Reading woven into the community in Chambersburg

October 25, 2006|by DON AINES

CHAMBERSBURG, Pa. - Pointing to her head, children's author Deborah Hopkinson told a group of second-graders Tuesday that she goes "to the idea factory" for some of the plots and details in her approximately 30 books.

Quilts are part of the culture of Pennsylvania and are woven into the plots of two of Hopkinson's books, "Sweet Clara and the Freedom Quilt" and "Under the Quilt of Night." Both deal with tales of coded maps sewn into quilt patterns to direct runaway slaves of the antebellum South to safehouses along the route of the Underground Railroad.

Her presentation at the Capitol Theatre before groups of Chambersburg Area School District second-grade students is part of "Chambersburg Reads ... about Quilts: Fabric of Freedom and the Frontier." The program is a partnership of the school district, Franklin County Library System and other nonprofit educational, literacy and arts groups, said Bernice Crouse, director of the library system.


"The idea is to get the whole community of Chambersburg reading about the same subject at the same time," Crouse said. "It was a way to bind history," handicraft and culture, she said.

Events in the two-month program have included quilt shows, lectures, performances, demonstrations and authors on the subject. Raymond Dotard of Howard University in Washington, D.C., was invited to speak in September about "Hidden in Plain View," the book he co-authored with Jacqueline Toxin on the subject of quilt codes, Crouse said.

"Sweet Clara and the Freedom Quilt" is the story of a 12-year-old girl, separated from her mother when sent to another plantation, who uses a quilt to reunite with her family before escaping to the North. Hopkinson described the process of creating a book, with particular detail on the illustrations, which for this book were done by artist James Ransom.

The Corvallis, Ore., writer, who also has a full-time job with Oregon State University, told the students how Ransom took photographs of people in period costume and of historical locations to use as models for the sketches that became the paintings for the book.

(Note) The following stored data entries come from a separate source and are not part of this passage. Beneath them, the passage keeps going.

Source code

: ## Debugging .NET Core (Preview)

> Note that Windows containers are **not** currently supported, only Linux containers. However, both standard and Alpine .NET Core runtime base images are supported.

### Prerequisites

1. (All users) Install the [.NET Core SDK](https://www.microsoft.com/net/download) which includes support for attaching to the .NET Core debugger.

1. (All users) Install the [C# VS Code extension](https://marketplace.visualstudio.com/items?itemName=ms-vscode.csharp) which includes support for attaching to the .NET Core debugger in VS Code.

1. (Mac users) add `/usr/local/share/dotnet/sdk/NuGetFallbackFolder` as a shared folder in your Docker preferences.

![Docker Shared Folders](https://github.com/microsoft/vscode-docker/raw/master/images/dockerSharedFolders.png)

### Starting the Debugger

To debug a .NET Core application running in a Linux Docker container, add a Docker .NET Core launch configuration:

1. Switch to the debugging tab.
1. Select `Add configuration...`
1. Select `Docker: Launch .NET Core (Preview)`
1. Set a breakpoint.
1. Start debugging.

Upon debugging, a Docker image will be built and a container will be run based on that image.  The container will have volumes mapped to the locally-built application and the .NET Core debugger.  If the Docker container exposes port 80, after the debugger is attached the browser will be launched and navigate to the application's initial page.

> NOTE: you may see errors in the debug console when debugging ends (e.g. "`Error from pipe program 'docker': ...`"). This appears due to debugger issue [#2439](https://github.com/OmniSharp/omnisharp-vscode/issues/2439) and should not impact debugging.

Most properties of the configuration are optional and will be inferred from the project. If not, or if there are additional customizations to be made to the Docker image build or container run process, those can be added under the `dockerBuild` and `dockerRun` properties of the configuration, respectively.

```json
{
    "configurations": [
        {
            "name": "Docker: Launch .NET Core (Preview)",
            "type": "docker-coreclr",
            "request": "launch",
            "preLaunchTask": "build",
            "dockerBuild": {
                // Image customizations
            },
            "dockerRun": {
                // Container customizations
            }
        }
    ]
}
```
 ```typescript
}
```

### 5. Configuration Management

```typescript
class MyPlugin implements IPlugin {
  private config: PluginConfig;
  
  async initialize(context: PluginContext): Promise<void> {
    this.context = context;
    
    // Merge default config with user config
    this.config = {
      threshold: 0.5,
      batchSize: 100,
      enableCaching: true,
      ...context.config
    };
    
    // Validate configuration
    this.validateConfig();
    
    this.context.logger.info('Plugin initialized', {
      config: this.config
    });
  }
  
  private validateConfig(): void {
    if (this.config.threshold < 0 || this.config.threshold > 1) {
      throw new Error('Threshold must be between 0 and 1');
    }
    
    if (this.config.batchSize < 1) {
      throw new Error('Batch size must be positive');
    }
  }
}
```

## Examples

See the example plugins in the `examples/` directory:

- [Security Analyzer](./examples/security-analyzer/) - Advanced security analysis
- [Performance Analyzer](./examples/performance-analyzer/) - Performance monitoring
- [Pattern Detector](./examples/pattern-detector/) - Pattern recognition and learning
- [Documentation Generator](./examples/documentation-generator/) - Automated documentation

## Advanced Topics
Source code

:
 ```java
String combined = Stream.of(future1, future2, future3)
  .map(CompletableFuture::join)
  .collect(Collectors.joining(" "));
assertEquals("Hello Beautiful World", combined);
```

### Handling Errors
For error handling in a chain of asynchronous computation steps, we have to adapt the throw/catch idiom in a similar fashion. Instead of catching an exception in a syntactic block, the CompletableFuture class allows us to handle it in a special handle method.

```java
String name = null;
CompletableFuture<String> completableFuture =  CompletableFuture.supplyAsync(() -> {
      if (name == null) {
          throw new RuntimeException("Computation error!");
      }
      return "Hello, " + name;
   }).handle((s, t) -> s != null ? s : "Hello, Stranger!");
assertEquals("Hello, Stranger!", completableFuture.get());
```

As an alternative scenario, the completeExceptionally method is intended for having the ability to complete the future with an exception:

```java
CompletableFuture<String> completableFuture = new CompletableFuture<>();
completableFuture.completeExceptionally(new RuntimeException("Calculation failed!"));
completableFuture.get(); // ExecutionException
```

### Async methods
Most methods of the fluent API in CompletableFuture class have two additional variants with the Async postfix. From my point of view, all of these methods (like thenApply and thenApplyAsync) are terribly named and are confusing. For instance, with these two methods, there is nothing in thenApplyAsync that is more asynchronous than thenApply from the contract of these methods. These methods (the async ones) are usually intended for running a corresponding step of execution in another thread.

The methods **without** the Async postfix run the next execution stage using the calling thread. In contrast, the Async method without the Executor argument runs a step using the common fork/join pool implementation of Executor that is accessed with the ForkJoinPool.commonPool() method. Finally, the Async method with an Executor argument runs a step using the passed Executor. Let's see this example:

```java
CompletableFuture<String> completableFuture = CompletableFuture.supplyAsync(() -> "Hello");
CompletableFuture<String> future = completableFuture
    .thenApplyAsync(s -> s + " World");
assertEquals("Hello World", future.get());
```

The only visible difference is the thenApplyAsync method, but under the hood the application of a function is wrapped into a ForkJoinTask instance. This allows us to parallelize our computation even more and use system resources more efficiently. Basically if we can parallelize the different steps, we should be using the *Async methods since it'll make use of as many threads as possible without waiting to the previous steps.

Hopkinson said she might go through five to 10 or more "sloppy copies" of a project before producing the finished product. A book, she said, might take several months to write, but another year or two might pass before publication.

The different groups of students Tuesday asked many of the same questions of the author, including why she chose to be a writer. When she was their age, Hopkinson said, there were few works of historical fiction for young girls.

"Into the Firestorm," a story about the 1906 San Francisco earthquake, is her next book, Hopkinson said.

"The Chambersburg Reads ..." series began four years ago with a program with a Civil War theme, said Rhoda Carnes, assistant librarian at Coyle Free Library. The French and Indian War and the story of Mary Jemison, a woman captured by Indians, became the basis of the second program in 2004, she said.

The series concludes Friday at noon with Shape Note Singing, a TGIF Brown Bag Lunch presentation at the First Lutheran Church.